Mnuchin’s agency helped draft rules for how the bill would be implemented and carried out, but owners of pro sports teams were excluded from a narrow provision that offered up to a 20 percent tax deduction for pass-through businesses and certain types of income. Perdue drafted a letter on Jan. 23, 2019, noting his concern about implementation and urging Mnuchin to reconsider.

“The Office of the Commissioner of Major League Baseball has submitted extensive comments on these regulations during the public comment period that further explain the proper application of the Section 199A deduction to owners of professional sports clubs,” Perdue wrote.

Ultimately, Perdue’s effort failed to persuade the Treasury to change the rules.

His campaign told the AJC there was nothing wrong with the request and that Perdue has a unique perspective on the sports industry because he is the former CEO of Reebok athletic brand.

“The Treasury probably received hundreds if not thousands of comments on this rule-making and ultimately decided to take a different approach,” Perdue campaign spokesman John Burke told the AJC.

But these types of behind-the-scenes maneuvers that are all too common in Washington can impact the public’s view of who politicians are really serving, said Meredith McGehee, executive director of Issue One, a non-partisan Washington group that focuses on money in politics, lobbying and campaign finance reform.

“It’s really where the rubber hits the road, where the donor money comes into play,” she said. “It leads to this speculation about motive and it undermines the decision he is making, or any public official is making.”

On Wednesday, a report in The Daily Beast detailed Perdue’s role on a powerful Senate subcommittee that has oversight of the U.S. Navy. It detailed his influence in the military budgeting process that benefited a submarine contractor in which Perdue had invested.

In the weeks before he became chairman of the Senate Armed Services Subcommittee on Seapower in January 2019, Perdue started purchasing stock totaling up to $190,000 in BWX Technologies, a Virginia-based firm with millions in contracts to develop high-tech components for the Navy’s nuclear submarines.

Over the ensuing months, as Perdue helped shape the military’s funding benchmarks, the stock’s price rose and Perdue sold shares at a profit, the Daily Beast reported. His 2019 disclosure statements show he reported earnings between $15,000 and $50,000 in the BWX trades that year.

The story echoed questions Perdue faced earlier this year about stock trades. In May, he announced that his portfolio would no longer include individual company stocks after he and other members of Congress faced criticism that they benefited from stock trades based on inside information during the early days of the coronavirus pandemic. He denied any wrongdoing and his campaign says multiple outside reviews have cleared him.

His campaign said the Department of Justice, the Securities and Exchange Commission and the bipartisan Senate Select Committee on Ethics have reviewed the matter and found he did nothing wrong. They note that all his stock transactions are disclosed in regular filings with the Senate. The campaign criticized the new story as more of the same.

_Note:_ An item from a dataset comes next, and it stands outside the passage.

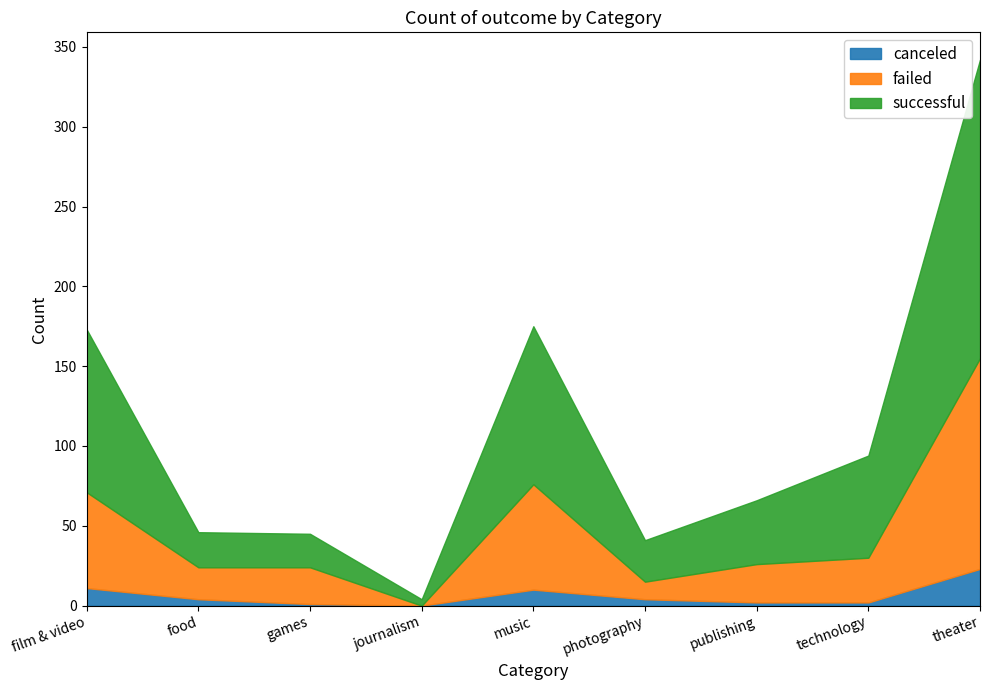

How many interior local valleys does the successful series have?

2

“This is a desperate attempt by left-wing blogs and Democratic operatives to revisit an issue that has been asked, answered and settled,” Burke said. “These attacks have been tried, and they failed because they are false. David Perdue doesn’t manage his trades or retirement funds — they are handled by outside financial advisers.”

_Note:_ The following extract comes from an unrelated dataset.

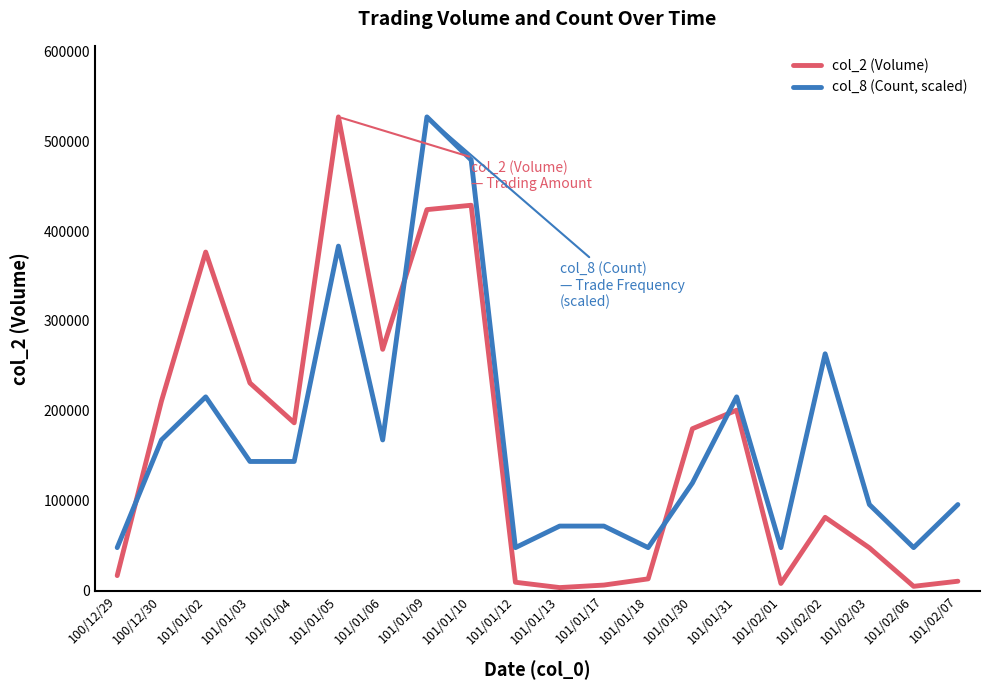

At which label does col_8 (Count, scaled) reach its peak?

101/01/09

Still, his Senate challenger Jon Ossoff seized on the story to again attack Perdue, as he has for stock trades in the past.

“He is blatantly exploiting his office to line his own pockets,” Ossoff said. “This conduct is utterly inexcusable.”

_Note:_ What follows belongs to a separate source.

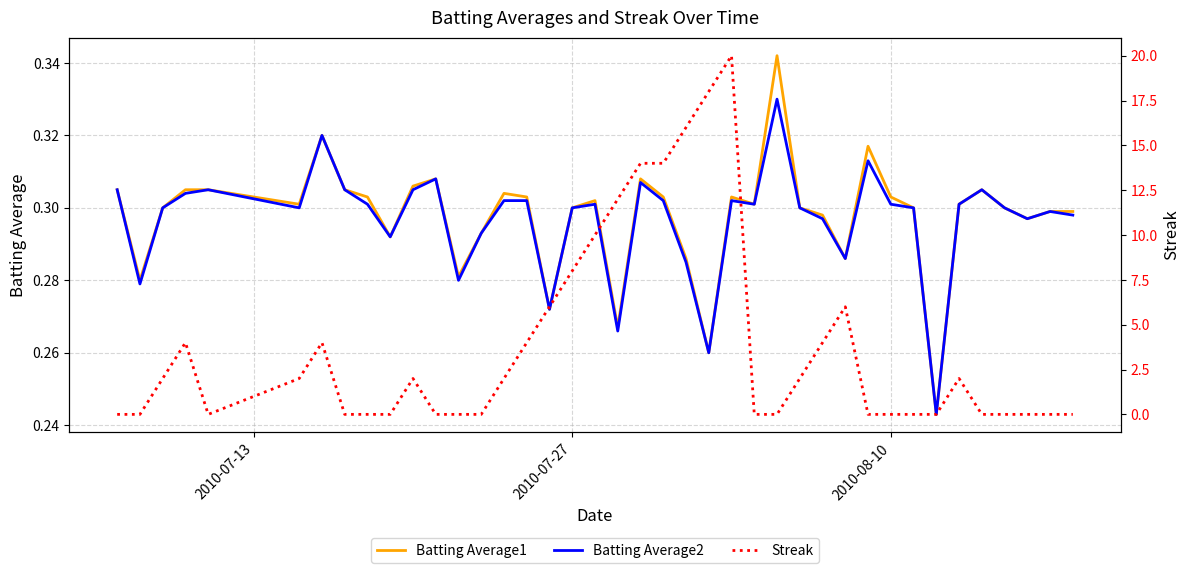

What is the value of the Batting Average2 point at the 36th from the left?

0.3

Ossoff said members of Congress should place their investments in qualified blind trusts, something he has pledged to do if he’s elected. Only a handful of Senators currently utilize blind trusts.

McGehee, the government reform advocate, said it’s not a partisan issue as both sides have run into difficulty over the years with questions about investments. She said blind trusts are an easy way to “take the issue off the table.”

“It doesn’t require drastic action,” she said. “It is firewall that both protects you as a politician and helps build public trust.”